In advance of its arrival, Lars Von Trier’s two-part feature film Nymphomaniac has been generating huge amounts of controversy and speculation. The film is about the erotic life of a woman “from the age of zero to the age of 50.” And true to billing, it is very graphic in parts. It includes bondage, a surreal interracial sex sequence and footage of numerous other encounters.

Von Trier’s inspiration is more akin to the artistic sensuality of Carl Dreyer than the sexploitation of Russ Meyer, however. This is a serious art house drama with a self-conscious literary structure (the film is divided into chapters) and a frame of reference that ranges from Bach to Fibonacci numbers, from Poe to The Compleat Angler.

It is also yet another addition to the series of melodramas that Von Trier has made about long-suffering, martyred women. In the indignities and humiliations she faces, the main character here isn’t so different from Emily Watson in Breaking The Waves or Bjork in Dancer In The Dark.

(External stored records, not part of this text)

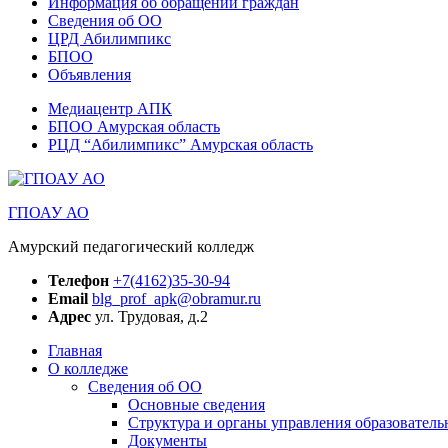
Информация об обращении граждан
Сведения об ОО
ЦРД Абилимпикс
БПОО
Объявления
Медиацентр АПК
БПОО Амурская область
РЦД “Абилимпикс” Амурская область
ГПОАУ АО
Амурский педагогический колледж
Телефон
+7(4162)35-30-94
Email
blg_prof_apk@obramur.ru
Адрес
ул. Трудовая, д.2
Главная
О колледже
Сведения об ОО
Основные сведения
Структура и органы управления образователь
Документы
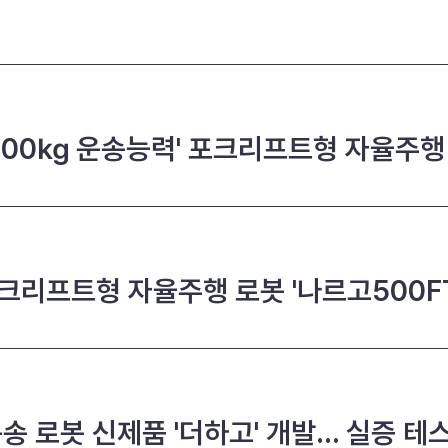
 500㎏ 운송능력' 포크리프트형 자율주행
크리프트형 자율주행 로봇 '나르고500FT
송 로봇 신제품 '더하고' 개발... 실증 테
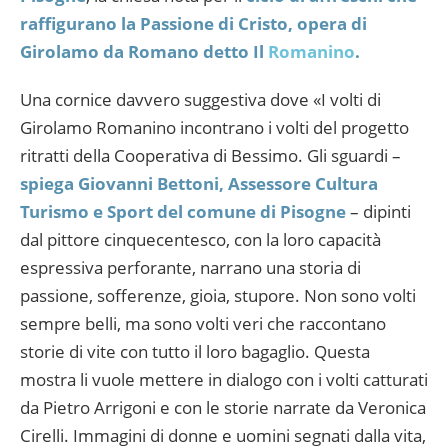
raffigurano la Passione di Cristo, opera di
Girolamo da Romano detto Il
Romanino
.
Una cornice davvero suggestiva dove «I volti di
Girolamo Romanino incontrano i volti del progetto
ritratti della Cooperativa di Bessimo. Gli sguardi –
spiega Giovanni Bettoni, Assessore Cultura
Turismo e Sport del comune di Pisogne
– dipinti
dal pittore cinquecentesco, con la loro capacità
espressiva perforante, narrano una storia di
passione, sofferenze, gioia, stupore. Non sono volti
sempre belli, ma sono volti veri che raccontano
storie di vite con tutto il loro bagaglio. Questa
mostra li vuole mettere in dialogo con i volti catturati
da Pietro Arrigoni e con le storie narrate da Veronica
Cirelli. Immagini di donne e uomini segnati dalla vita,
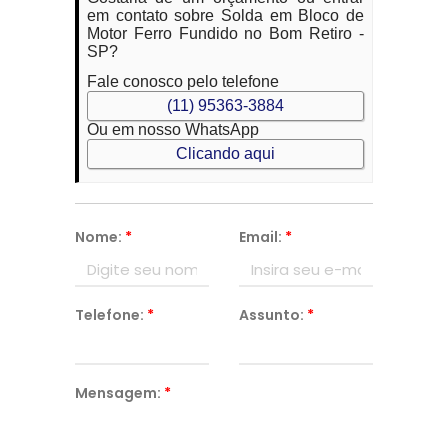
em contato sobre Solda em Bloco de
Motor Ferro Fundido no Bom Retiro -
SP?
Fale conosco pelo telefone
(11) 95363-3884
Ou em nosso WhatsApp
Clicando aqui
Nome:
*
Email:
*
Telefone:
*
Assunto:
*
Mensagem:
*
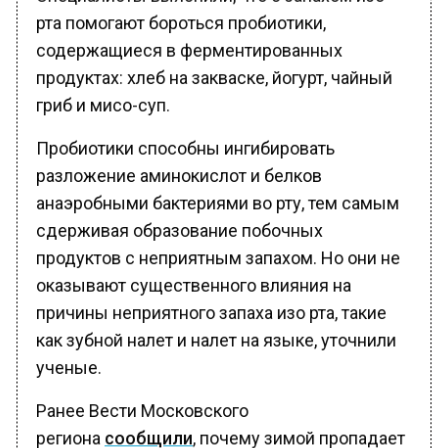
рта помогают бороться пробиотики,
содержащиеся в ферментированных
продуктах: хлеб на закваске, йогурт, чайный
гриб и мисо-суп.
Пробиотики способны ингибировать
разложение аминокислот и белков
анаэробными бактериями во рту, тем самым
сдерживая образование побочных
продуктов с неприятным запахом. Но они не
оказывают существенного влияния на
причины неприятного запаха изо рта, такие
как зубной налет и налет на языке, уточнили
ученые.
Ранее Вести Московского
региона
сообщили
, почему зимой пропадает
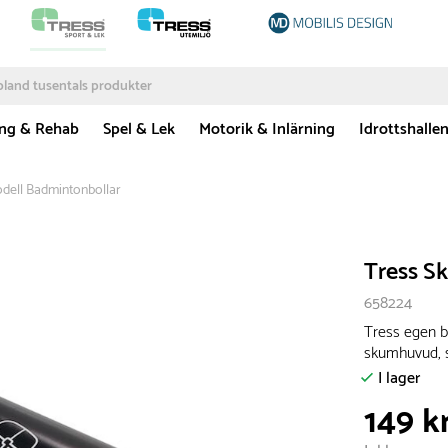
ing & Rehab
Spel & Lek
Motorik & Inlärning
Idrottshalle
dell Badmintonbollar
Tress S
658224
Tress egen b
skumhuvud, s
I lager
149 k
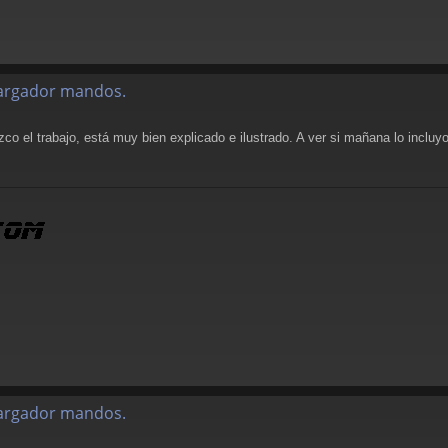
alargador mandos.
ezco el trabajo, está muy bien explicado e ilustrado. A ver si mañana lo incluy
alargador mandos.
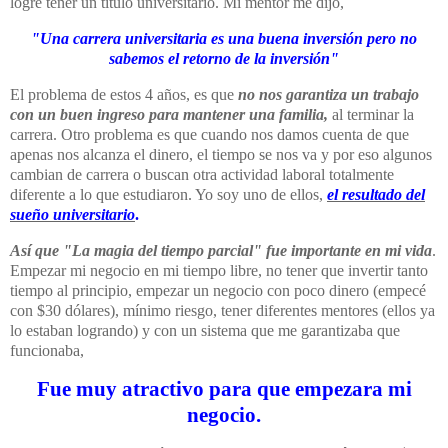
logre tener un titulo universitario. Mi mentor me dijo,
"Una carrera universitaria es una buena inversión pero no
sabemos el retorno de la inversión"
El problema de estos 4 años, es que
no nos garantiza un trabajo
con un buen ingreso para mantener una familia,
al terminar la
carrera. Otro problema es que cuando nos damos cuenta de que
apenas nos alcanza el dinero, el tiempo se nos va y por eso algunos
cambian de carrera o buscan otra actividad laboral totalmente
diferente a lo que estudiaron. Yo soy uno de ellos,
el resultado del
sueño universitario
.
Así que "La magia del tiempo parcial" fue importante en mi vida
.
Empezar mi negocio en mi tiempo libre, no tener que invertir tanto
tiempo al principio, empezar un negocio con poco dinero (empecé
con $30 dólares), mínimo riesgo, tener diferentes mentores (ellos ya
lo estaban logrando) y con un sistema que me garantizaba que
funcionaba,
Fue muy atractivo para que empezara mi
negocio.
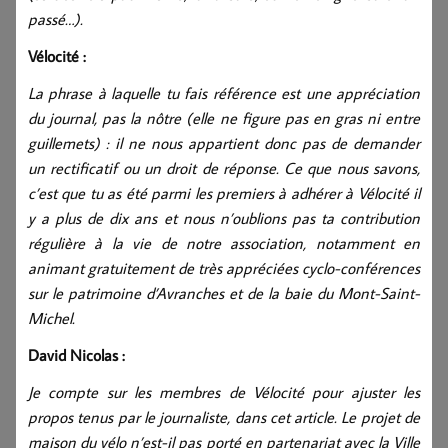
passé…).
Vélocité :
La phrase à laquelle tu fais référence est une appréciation
du journal, pas la nôtre (elle ne figure pas en gras ni entre
guillemets) : il ne nous appartient donc pas de demander
un rectificatif ou un droit de réponse. Ce que nous savons,
c’est que tu as été parmi les premiers à adhérer à Vélocité il
y a plus de dix ans et nous n’oublions pas ta contribution
régulière à la vie de notre association, notamment en
animant gratuitement de très appréciées cyclo-conférences
sur le patrimoine d’Avranches et de la baie du Mont-Saint-
Michel.
David Nicolas :
Je compte sur les membres de Vélocité pour ajuster les
propos tenus par le journaliste, dans cet article. Le projet de
maison du vélo n’est-il pas porté en partenariat avec la Ville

Much of Nymphomaniac shows off Von Trier at his best, even if there are moments of prurience and extreme silliness along the way.

As the first film starts, we encounter the crumpled body of Joe (Charlotte Gainsbourg), badly beaten up in an alleyway. She is taken in by a kindly stranger (Stellan Skarsgård) and it’s to him she tells the story of her life.

Volume 1 is the lighter in tone. Joe is played as a teenager and young woman by British newcomer Stacy Martin, an actress with grace, humour and a coltish beauty. We see her as a rebel who sets about seducing as many men as possible and who believes in sex without love. She loses her virginity to Jerome (Shia Le Boeuf), a man she encounters again and again throughout the two episodes of the film. His main attraction, at least at first, is that he has a motorbike and strong hands.

There is a tremendous cameo from Uma Thurman as the aggrieved and furious wife of one of Joe’s many lovers. Christian Slater is also quietly effective as Joe’s tree-loving father. Jamie Bell brings a miasmatic whiff of 50 Shades Of Grey as a sadist.

Between chapters, Gainsbourg and Skarsgård have surprisingly erudite conversations about art, literature and the nature of sexual desire.

At times, Von Trier is guilty of special pleading. When we hear characters discussing the perils of political correctness, you can’t help but think he is making a case for himself. The idea floated in the final reel that Joe is a victim of her gender seems glib coming from him. At times, the film slips into bathos. Nonetheless, Nymphomaniac is a serious piece of work bursting with ideas. Sex films don’t come any more cerebral than this.